── DATA FOR THIS EXERCISE ──
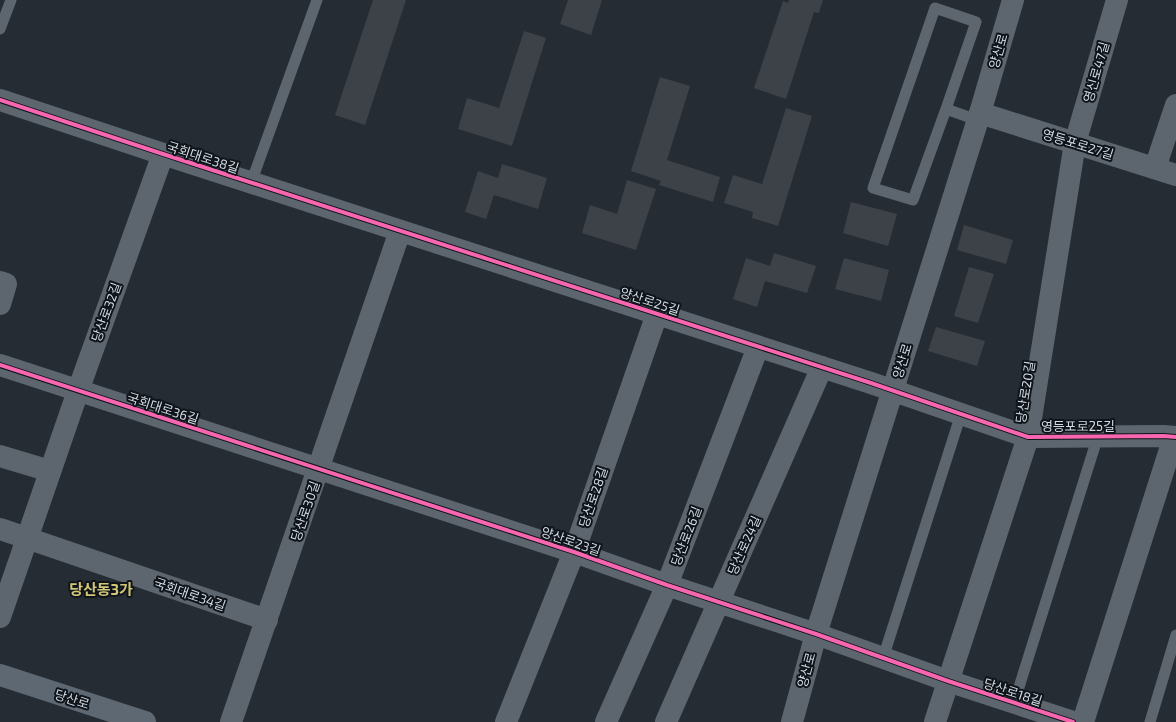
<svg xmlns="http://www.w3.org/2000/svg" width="1176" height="722" font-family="'Exo 2','Noto Sans KR',sans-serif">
	<rect width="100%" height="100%" fill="#262c33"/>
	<g fill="#3d4248">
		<path d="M373,0H406L365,125L335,115Z"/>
		<path d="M568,0H602L591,35L560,24Z"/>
		<path d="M789,0H823L819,13L814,12L786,99L754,88L783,1L788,3Z"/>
		<path d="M524,31L546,38L512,146L458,129L467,98L499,108Z"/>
		<path d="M660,77L690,86L667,160L720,177L713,202L659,185L661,181L631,171Z"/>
		<path d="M786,108L812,116L778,226L752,218L753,212L724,203L733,175L762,184Z"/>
		<path d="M502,164L547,178L538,209L494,195L486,219L465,212L478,171L498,178Z"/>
		<path d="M627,180L656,189L636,250L582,233L590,205L617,214Z"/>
		<path d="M851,202L897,214L888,246L843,233Z"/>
		<path d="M964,225L1013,240L1006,264L957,250Z"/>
		<path d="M774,253L816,266L807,293L765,281L757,307L733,299L746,258L770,266Z"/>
		<path d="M844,258L889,270L881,301L835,289Z"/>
		<path d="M969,267L994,274L978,323L954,316Z"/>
		<path d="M936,327L985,341L977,366L928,351Z"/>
	</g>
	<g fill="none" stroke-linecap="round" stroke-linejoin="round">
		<g stroke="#5d666e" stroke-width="11">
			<path d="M0,29L11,0"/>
			<path d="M946,109L913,200L873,188L935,8L976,22L946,109L977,120"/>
			<path d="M251,183L317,0"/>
			<path d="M883,658L961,414"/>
			<path d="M1014,703L1098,436"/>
			<path d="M1150,722L1176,635"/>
		</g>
		<g stroke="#5d666e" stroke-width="22">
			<path d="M0,100L163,154L871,383L1028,437L1164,436L1176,437"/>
			<path d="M980,113L1176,175"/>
			<path d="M1155,168L1176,105"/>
			<path d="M0,282L6,284L0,304"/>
			<path d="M0,365L574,552L667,585L816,634L948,681L1073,722"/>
			<path d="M0,456L50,471"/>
			<path d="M0,529L267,620"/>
			<path d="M0,617L78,391L163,154"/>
			<path d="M231,722L400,231"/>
			<path d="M506,722L574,552L657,314"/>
			<path d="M606,722L667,585L758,347"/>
			<path d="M666,722L822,367"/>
			<path d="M935,722L1028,437L1075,143L1117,0"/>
			<path d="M1083,722L1174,437"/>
		</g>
		<path stroke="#5d666e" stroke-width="22" d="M792,722L816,634L980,113L1013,0"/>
		<path stroke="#5e6873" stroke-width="22" d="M0,675L145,722"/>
		<g stroke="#0f141a" stroke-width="6">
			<g id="cycleway">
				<path d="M0,100L163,154L871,383L1028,437L1164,436L1176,437"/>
				<path d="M0,365L574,552L667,585L816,634L948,681L1073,722"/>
			</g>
		</g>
		<use href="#cycleway" stroke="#f766af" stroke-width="4"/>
	</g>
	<g text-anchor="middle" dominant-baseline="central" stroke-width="4" stroke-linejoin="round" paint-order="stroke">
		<g font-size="13" fill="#d3dbe4" stroke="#0f141a">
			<text transform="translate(998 51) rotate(-74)">양산로</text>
			<text transform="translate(1096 72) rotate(-74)">영신로47길</text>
			<text transform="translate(1078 144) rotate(17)">영등포로27길</text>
			<text transform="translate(203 157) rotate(18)">국회대로38길</text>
			<text transform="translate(650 301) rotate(18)">양산로25길</text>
			<text transform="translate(106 312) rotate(-70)">당산로32길</text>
			<text transform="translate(902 361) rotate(-73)">양산로</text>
			<text transform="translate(1025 392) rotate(-81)">당산로20길</text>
			<text transform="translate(163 408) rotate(18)">국회대로36길</text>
			<text x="1078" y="426">영등포로25길</text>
			<text transform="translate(593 497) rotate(-71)">당산로28길</text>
			<text transform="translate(305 511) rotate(-71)">당산로30길</text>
			<text transform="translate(686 536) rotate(-69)">당산로26길</text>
			<text transform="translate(571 541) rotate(19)">양산로23길</text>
			<text transform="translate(744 545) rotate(-66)">당산로24길</text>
			<text transform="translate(190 594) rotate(19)">국회대로34길</text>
			<text transform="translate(806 670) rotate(-75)">양산로</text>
			<text transform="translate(1013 692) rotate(18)">당산로18길</text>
			<text transform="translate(72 699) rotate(18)">당산로</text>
		</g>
		<g font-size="15" font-weight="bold" fill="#d1c678" stroke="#0f141a">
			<text x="101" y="589">당산동3가</text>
		</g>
	</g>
</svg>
───
→ TASK PROMPT
Your answer should hold every record above, printed exactly and free of pictures.

→ TASK SOLUTION
<svg xmlns="http://www.w3.org/2000/svg" width="1176" height="722" font-family="'Exo 2','Noto Sans KR',sans-serif">
	<rect width="100%" height="100%" fill="#262c33"/>
	<g fill="#3d4248">
		<path d="M373,0H406L365,125L335,115Z"/>
		<path d="M568,0H602L591,35L560,24Z"/>
		<path d="M789,0H823L819,13L814,12L786,99L754,88L783,1L788,3Z"/>
		<path d="M524,31L546,38L512,146L458,129L467,98L499,108Z"/>
		<path d="M660,77L690,86L667,160L720,177L713,202L659,185L661,181L631,171Z"/>
		<path d="M786,108L812,116L778,226L752,218L753,212L724,203L733,175L762,184Z"/>
		<path d="M502,164L547,178L538,209L494,195L486,219L465,212L478,171L498,178Z"/>
		<path d="M627,180L656,189L636,250L582,233L590,205L617,214Z"/>
		<path d="M851,202L897,214L888,246L843,233Z"/>
		<path d="M964,225L1013,240L1006,264L957,250Z"/>
		<path d="M774,253L816,266L807,293L765,281L757,307L733,299L746,258L770,266Z"/>
		<path d="M844,258L889,270L881,301L835,289Z"/>
		<path d="M969,267L994,274L978,323L954,316Z"/>
		<path d="M936,327L985,341L977,366L928,351Z"/>
	</g>
	<g fill="none" stroke-linecap="round" stroke-linejoin="round">
		<g stroke="#5d666e" stroke-width="11">
			<path d="M0,29L11,0"/>
			<path d="M946,109L913,200L873,188L935,8L976,22L946,109L977,120"/>
			<path d="M251,183L317,0"/>
			<path d="M883,658L961,414"/>
			<path d="M1014,703L1098,436"/>
			<path d="M1150,722L1176,635"/>
		</g>
		<g stroke="#5d666e" stroke-width="22">
			<path d="M0,100L163,154L871,383L1028,437L1164,436L1176,437"/>
			<path d="M980,113L1176,175"/>
			<path d="M1155,168L1176,105"/>
			<path d="M0,282L6,284L0,304"/>
			<path d="M0,365L574,552L667,585L816,634L948,681L1073,722"/>
			<path d="M0,456L50,471"/>
			<path d="M0,529L267,620"/>
			<path d="M0,617L78,391L163,154"/>
			<path d="M231,722L400,231"/>
			<path d="M506,722L574,552L657,314"/>
			<path d="M606,722L667,585L758,347"/>
			<path d="M666,722L822,367"/>
			<path d="M935,722L1028,437L1075,143L1117,0"/>
			<path d="M1083,722L1174,437"/>
		</g>
		<path stroke="#5d666e" stroke-width="22" d="M792,722L816,634L980,113L1013,0"/>
		<path stroke="#5e6873" stroke-width="22" d="M0,675L145,722"/>
		<g stroke="#0f141a" stroke-width="6">
			<g id="cycleway">
				<path d="M0,100L163,154L871,383L1028,437L1164,436L1176,437"/>
				<path d="M0,365L574,552L667,585L816,634L948,681L1073,722"/>
			</g>
		</g>
		<use href="#cycleway" stroke="#f766af" stroke-width="4"/>
	</g>
	<g text-anchor="middle" dominant-baseline="central" stroke-width="4" stroke-linejoin="round" paint-order="stroke">
		<g font-size="13" fill="#d3dbe4" stroke="#0f141a">
			<text transform="translate(998 51) rotate(-74)">양산로</text>
			<text transform="translate(1096 72) rotate(-74)">영신로47길</text>
			<text transform="translate(1078 144) rotate(17)">영등포로27길</text>
			<text transform="translate(203 157) rotate(18)">국회대로38길</text>
			<text transform="translate(650 301) rotate(18)">양산로25길</text>
			<text transform="translate(106 312) rotate(-70)">당산로32길</text>
			<text transform="translate(902 361) rotate(-73)">양산로</text>
			<text transform="translate(1025 392) rotate(-81)">당산로20길</text>
			<text transform="translate(163 408) rotate(18)">국회대로36길</text>
			<text x="1078" y="426">영등포로25길</text>
			<text transform="translate(593 497) rotate(-71)">당산로28길</text>
			<text transform="translate(305 511) rotate(-71)">당산로30길</text>
			<text transform="translate(686 536) rotate(-69)">당산로26길</text>
			<text transform="translate(571 541) rotate(19)">양산로23길</text>
			<text transform="translate(744 545) rotate(-66)">당산로24길</text>
			<text transform="translate(190 594) rotate(19)">국회대로34길</text>
			<text transform="translate(806 670) rotate(-75)">양산로</text>
			<text transform="translate(1013 692) rotate(18)">당산로18길</text>
			<text transform="translate(72 699) rotate(18)">당산로</text>
		</g>
		<g font-size="15" font-weight="bold" fill="#d1c678" stroke="#0f141a">
			<text x="101" y="589">당산동3가</text>
		</g>
	</g>
</svg>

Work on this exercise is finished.